Problem details:
Copy out every line of text from the data below, keeping each one character for character. Leave the pictures out of your answer.

Record extracts START

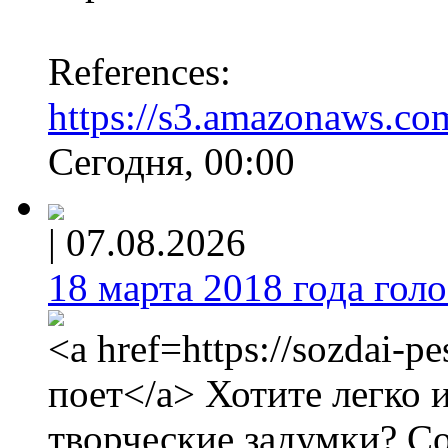
References:
https://s3.amazonaws.co
Сегодня, 00:00
|
07.08.2026
18 марта 2018 года голос
<a href=https://sozdai-p
поет</a> Хотите легко 
творческие задумки? С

Record extracts END

Result of the task:
References:
https://s3.amazonaws.co
Сегодня, 00:00
|
07.08.2026
18 марта 2018 года голос
<a href=https://sozdai-p
поет</a> Хотите легко 
творческие задумки? С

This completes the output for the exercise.